### Study text:
It would be really cool if this was the case, I would be singing the praises of these tools finally realizing Stallman's dream of end users who can take control of all the software in their lives for their own benefit. And the huge gains we would see in open source where "man I wish there was a tool that could…" becomes "I'm gonna make a tool that…"

So personally I think it's just a continuation of the belt tightening that was and still is occurring across the economy. I don't think our industry is particularly special on this, everyone is trying to cut headcount right now.



> they aren't even making 1.5x developers

I won't try to speak for anyone other than myself, but my multiplier is definitely over 1.5x, probably higher than 5x.

I choose to sit on my hands in my freed up time so upper management does not catch on to and exploit this fact. Eventually they will though via overzealous coworkers.


> I won't try to speak for anyone other than myself, but my multiplier is definitely over 1.5x, probably higher than 5x.

So you now complete in a single Monday what used to take you Monday-Friday?

Can you even review that fast? How many LoC per day are you generating?


More like a day's worth of coding condensed into half an hour. Time to review/test is mostly unchanged.

Day to day is mainly minor feature additions into a stable product so not a huge amount of code churn.


Rather "do in 1 week what was 1 month before"


It’s easy to produce a high volume of code, sure, but it is not equally easy to test, verify, and integrate it. And with a high volume of code, there is a high volume of shit to review & test & integrate. For companies that give a shit about not vibe coding their way into a disaster (because they have lucrative enterprise contracts that depend on reliability & security), that’s the real blocker. (Plus, these types of projects are big, not trivial, and things are harder to integrate & properly test because of that.)

Not to mention, if a team wants to keep a semblance of understanding of what they own & ship… it can be exhausting to have a huge volume of new code coming into the system.

It’s definitely a productivity unlock. For sure. But there are a lot of knock-on effects we’re still figuring out that counteract how much extra “value” we’re shipping


In my case, the volume of code is roughly the same. I'm not using the efficiency towards pumping out more code, just using it to be AFK more.

### Provided data:
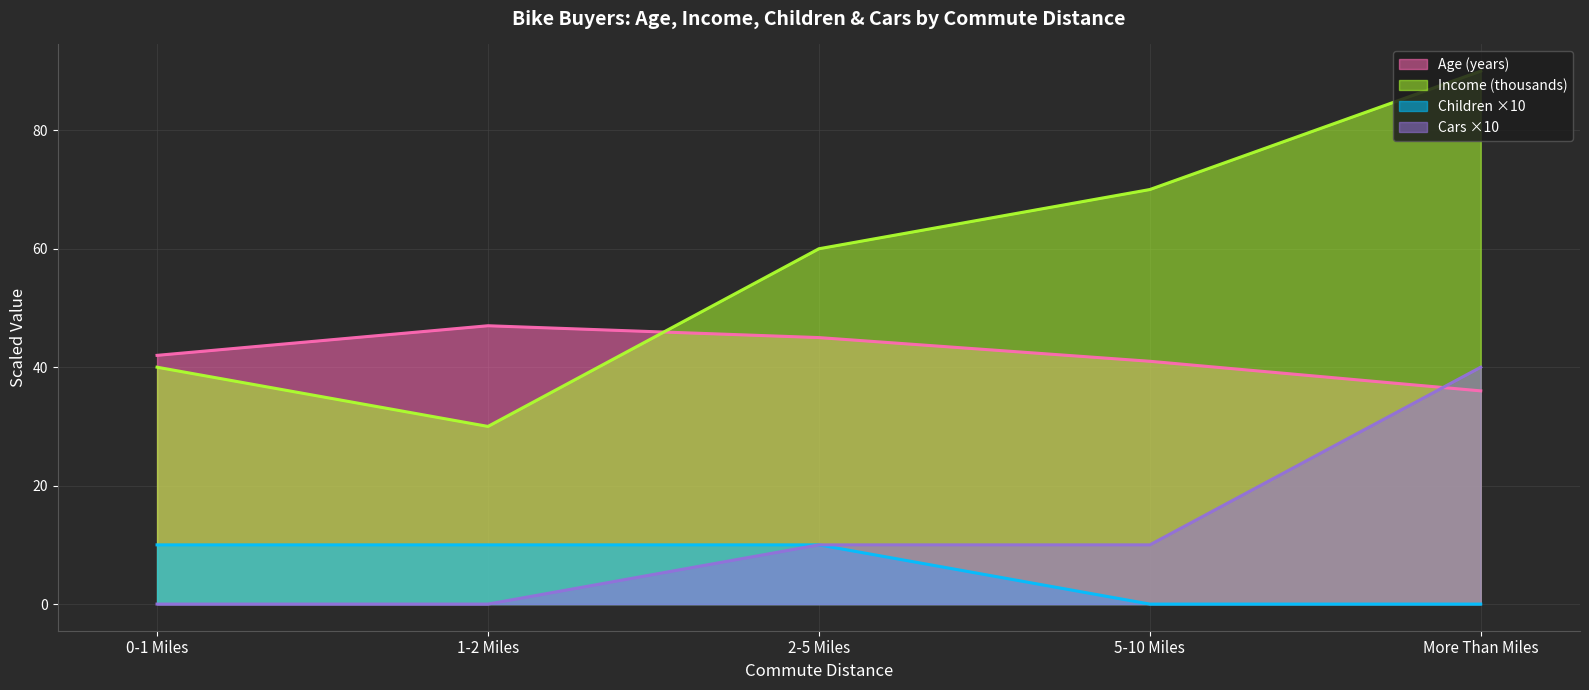

How many lines are shown in the chart?

4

### Exercises:
(1) Please write out the part of the thread on coding productivity between "Not to mention, if" and "be AFK more.", inclusive.
(2) Extend the thread on coding productivity with new comments after its final reply.

### Responses by item number:
(1)
Not to mention, if a team wants to keep a semblance of understanding of what they own & ship… it can be exhausting to have a huge volume of new code coming into the system.

It’s definitely a productivity unlock. For sure. But there are a lot of knock-on effects we’re still figuring out that counteract how much extra “value” we’re shipping


In my case, the volume of code is roughly the same. I'm not using the efficiency towards pumping out more code, just using it to be AFK more.

(2)
I spend enough time iterating and refining to the point I'm comfortable taking ownership of the outputted code. Perhaps hypocritically, I do mald when people upload code for review that they clearly haven't taken the effort to read through critically.


Well, but AI also helps by writing good comments & docs :-) (one thing Im usually very brief)


It’s not hard to 5x your productivity when you were close to zero to start with.


Is that you, boss?

People with a lower multiplier are either in the minority of developers solving genuinely hard/novel problems or, more likely, they've just not figured out how to tap into AI's potential.

Granted, to your point, a decent chunk of the HN crowd belongs to the former and can't relate to us paycheck stealers.


I always hear people say this, but it’s not clear to me what exactly is so difficult about using AI that otherwise-competent developers “can’t figure it out”


My hunch is it's a combination of

* coming in with a bias of not wanting it to work

* having too high of an expectation

* giving up too early

* not trying SOTA models

* not taking the effort to communicate intuitive or painfully obvious things

But perhaps it is too dumb to solve the type of problems you guys are working on and no amount of cajoling will help. All I know is "it works for me."


Agreed, the tech job market was bad before AI was useful.